* **WHAT TO DO**: Pull every line that holds the word "Store" from the entries.

* **DATA EXCERPTS**:
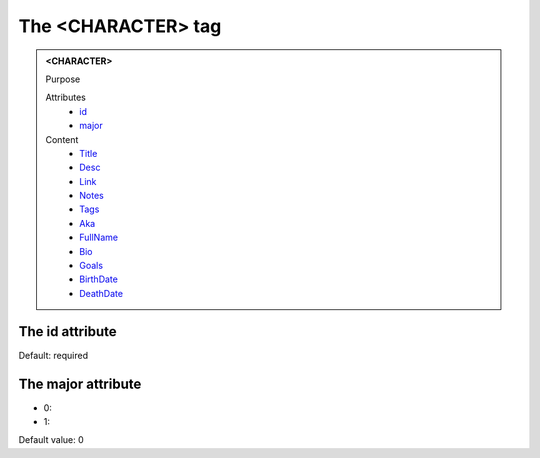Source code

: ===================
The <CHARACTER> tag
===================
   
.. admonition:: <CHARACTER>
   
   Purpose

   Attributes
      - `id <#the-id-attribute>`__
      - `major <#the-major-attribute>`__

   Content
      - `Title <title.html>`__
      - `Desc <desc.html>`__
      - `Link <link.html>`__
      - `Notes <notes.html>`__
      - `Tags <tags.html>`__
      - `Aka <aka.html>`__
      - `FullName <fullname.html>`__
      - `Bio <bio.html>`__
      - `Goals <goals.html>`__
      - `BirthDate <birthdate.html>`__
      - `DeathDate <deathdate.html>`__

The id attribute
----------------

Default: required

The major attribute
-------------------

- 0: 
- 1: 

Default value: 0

* * *

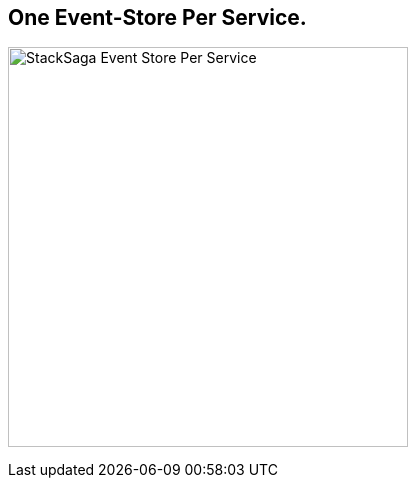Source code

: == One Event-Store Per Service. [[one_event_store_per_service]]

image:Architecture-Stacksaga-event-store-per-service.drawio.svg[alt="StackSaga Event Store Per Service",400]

* **SOLUTION TO THIS TASK**:
: == One Event-Store Per Service. [[one_event_store_per_service]]
image:Architecture-Stacksaga-event-store-per-service.drawio.svg[alt="StackSaga Event Store Per Service",400]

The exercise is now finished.